Hydraulic transient-aware day-ahead dispatch of hydro-wind-solar hybrid energy system

Hydro-wind-solar hybrid energy system (HWSHES) plays a key role in coping with uncertain wind and solar power. However, the dynamic hydraulic transient characteristics of hydropower units (e.g. water hammer effects) are often overlooked in short-term dispatch studies. Ignoring these critical phenomena could lead to operational instability and accelerated equipment wear, particularly during the coordinated operation of hydro, wind, and solar resources. To bridge this gap, this study proposes a hydraulic transient-aware day-ahead dispatch strategy that synergizes hydraulic transient characteristics into the day-ahead dispatch process via a data-driven surrogate model-based approach. This strategy consists of two stages: (1) offline training: A refined hydraulic transient simulation model is developed using an improved transfer function method. A radial basis function (RBF) neural network is then trained as a surrogate model to approximate the nonlinear relationship between power regulation and hydraulic transient characteristics of hydropower units; (2) online optimization: A dynamic constraint-updating heuristic method is proposed to solve the resulting nonlinear closed-loop optimization problem efficiently.

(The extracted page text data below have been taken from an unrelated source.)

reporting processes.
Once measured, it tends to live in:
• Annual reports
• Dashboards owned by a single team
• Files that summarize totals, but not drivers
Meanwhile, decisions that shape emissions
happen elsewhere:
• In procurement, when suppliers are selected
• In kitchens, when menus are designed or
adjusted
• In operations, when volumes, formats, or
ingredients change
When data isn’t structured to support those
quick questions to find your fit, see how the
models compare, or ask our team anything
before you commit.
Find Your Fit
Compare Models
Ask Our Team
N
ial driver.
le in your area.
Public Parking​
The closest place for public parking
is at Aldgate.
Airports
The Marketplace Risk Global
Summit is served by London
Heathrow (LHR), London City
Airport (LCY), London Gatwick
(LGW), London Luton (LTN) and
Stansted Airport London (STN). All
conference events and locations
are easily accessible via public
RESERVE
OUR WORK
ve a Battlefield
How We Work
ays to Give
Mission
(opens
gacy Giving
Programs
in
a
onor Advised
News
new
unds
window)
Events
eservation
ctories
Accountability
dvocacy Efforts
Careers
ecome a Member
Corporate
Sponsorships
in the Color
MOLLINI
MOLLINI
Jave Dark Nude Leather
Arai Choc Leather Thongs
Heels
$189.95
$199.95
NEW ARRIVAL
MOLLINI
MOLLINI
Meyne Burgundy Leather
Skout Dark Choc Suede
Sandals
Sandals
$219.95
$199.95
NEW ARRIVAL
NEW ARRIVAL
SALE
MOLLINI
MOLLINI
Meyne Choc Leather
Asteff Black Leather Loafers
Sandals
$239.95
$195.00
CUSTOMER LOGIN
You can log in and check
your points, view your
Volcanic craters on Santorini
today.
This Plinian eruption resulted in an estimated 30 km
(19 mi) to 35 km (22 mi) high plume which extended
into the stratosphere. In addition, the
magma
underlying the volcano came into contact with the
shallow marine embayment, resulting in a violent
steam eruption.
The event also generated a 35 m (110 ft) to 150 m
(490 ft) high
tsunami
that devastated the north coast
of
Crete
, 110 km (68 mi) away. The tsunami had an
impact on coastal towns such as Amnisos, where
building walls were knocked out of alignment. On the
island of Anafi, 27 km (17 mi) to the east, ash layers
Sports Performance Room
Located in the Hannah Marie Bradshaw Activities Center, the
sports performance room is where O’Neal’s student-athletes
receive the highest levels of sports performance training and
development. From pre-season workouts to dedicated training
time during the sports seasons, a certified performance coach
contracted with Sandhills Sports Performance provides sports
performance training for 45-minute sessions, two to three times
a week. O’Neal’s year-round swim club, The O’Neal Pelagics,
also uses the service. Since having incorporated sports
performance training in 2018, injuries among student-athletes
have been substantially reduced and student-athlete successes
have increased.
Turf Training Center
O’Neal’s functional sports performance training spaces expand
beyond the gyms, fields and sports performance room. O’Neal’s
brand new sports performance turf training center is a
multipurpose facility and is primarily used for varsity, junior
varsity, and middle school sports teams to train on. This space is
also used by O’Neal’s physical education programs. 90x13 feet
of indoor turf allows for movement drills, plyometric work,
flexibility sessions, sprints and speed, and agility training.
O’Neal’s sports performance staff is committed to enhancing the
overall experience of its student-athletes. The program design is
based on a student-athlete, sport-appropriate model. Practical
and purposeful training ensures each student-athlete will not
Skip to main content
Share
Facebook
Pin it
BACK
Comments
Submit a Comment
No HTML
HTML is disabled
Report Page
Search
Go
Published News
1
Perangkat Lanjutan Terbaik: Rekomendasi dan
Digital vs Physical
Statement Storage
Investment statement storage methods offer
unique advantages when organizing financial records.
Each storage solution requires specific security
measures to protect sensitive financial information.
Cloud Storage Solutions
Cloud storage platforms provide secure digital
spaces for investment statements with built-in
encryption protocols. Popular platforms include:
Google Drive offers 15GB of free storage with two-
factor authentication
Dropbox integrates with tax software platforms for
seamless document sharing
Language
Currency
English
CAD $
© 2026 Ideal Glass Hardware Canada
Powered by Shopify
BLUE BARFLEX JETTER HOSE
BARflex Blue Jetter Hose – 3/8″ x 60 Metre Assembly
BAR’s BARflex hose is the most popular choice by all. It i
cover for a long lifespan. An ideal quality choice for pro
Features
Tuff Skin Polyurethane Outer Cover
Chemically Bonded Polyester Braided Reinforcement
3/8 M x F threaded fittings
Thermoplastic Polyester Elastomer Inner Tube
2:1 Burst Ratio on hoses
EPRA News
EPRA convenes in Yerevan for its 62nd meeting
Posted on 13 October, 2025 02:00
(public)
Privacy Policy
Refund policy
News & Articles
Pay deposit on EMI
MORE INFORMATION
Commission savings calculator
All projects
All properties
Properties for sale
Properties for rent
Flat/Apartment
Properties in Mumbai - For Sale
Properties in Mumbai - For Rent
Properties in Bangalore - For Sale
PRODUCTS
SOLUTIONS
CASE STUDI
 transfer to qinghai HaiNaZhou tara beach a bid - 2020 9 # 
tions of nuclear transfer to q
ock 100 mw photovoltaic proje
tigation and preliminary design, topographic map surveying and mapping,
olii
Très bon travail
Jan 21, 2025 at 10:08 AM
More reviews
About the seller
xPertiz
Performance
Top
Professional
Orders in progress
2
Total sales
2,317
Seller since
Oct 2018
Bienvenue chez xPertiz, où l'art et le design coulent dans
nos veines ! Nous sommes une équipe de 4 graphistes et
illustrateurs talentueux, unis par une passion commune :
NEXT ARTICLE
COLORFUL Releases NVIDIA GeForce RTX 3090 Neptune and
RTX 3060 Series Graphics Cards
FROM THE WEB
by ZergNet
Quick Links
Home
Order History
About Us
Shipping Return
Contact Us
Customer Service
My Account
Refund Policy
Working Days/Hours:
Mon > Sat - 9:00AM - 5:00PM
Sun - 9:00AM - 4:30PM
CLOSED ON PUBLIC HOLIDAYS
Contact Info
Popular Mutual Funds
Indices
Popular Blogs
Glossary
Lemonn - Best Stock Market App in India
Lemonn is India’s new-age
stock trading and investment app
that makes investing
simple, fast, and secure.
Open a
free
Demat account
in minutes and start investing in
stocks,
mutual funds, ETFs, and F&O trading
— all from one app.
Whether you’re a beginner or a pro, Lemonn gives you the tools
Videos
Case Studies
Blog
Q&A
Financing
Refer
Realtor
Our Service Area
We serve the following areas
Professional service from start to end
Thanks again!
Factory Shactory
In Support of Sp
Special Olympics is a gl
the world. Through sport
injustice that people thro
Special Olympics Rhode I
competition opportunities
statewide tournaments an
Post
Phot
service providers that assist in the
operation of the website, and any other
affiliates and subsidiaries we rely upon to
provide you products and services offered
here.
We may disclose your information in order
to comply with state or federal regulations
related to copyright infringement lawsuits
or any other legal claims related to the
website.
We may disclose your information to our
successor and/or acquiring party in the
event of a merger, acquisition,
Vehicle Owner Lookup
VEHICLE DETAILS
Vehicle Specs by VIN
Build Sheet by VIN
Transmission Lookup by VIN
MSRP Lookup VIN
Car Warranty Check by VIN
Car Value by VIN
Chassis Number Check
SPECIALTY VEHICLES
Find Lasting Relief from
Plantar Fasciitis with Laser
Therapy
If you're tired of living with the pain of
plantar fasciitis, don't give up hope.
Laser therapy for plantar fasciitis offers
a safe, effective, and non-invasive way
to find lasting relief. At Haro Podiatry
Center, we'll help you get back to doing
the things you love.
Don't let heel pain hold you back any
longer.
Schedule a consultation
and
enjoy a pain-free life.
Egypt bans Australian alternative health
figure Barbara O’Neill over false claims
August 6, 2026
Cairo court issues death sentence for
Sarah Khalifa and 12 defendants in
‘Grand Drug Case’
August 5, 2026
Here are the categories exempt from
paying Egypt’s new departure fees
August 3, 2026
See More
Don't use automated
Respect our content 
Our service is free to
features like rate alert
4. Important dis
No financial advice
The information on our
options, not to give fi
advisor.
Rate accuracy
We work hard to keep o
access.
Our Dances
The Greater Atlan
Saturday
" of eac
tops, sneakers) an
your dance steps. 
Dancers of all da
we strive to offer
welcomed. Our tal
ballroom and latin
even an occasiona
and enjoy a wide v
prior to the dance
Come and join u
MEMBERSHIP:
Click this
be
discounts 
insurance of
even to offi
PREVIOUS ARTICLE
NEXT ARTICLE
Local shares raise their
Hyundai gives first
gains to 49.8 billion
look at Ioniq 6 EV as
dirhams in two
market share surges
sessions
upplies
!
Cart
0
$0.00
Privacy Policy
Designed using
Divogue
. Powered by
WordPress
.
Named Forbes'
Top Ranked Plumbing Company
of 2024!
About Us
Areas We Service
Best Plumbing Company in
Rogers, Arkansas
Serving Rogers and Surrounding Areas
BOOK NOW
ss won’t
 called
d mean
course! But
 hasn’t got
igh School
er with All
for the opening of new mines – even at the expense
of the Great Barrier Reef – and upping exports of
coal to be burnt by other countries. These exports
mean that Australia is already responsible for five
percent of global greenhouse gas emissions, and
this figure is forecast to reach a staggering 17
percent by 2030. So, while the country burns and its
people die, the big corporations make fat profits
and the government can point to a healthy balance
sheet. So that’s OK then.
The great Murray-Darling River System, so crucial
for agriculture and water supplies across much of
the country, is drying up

The proposed dispatch strategy is validated through a case study of the Ludila hydropower station-dominated HWSHES in China. Results show that (1) the surrogate model achieves high accuracy (RMSE = 0.1882, R2 = 0.9684), effectively capturing hydraulic transient characteristics and serving as a reliable alternative to time-domain simulation-based model; (2) compared to the general short-term dispatch strategy that ignores hydraulic transient characteristics, the proposed strategy enhances the hydraulic transient performance of HWSHES by an average of 23.93 %, with only a 0.72 % increase in water consumption across four seasons.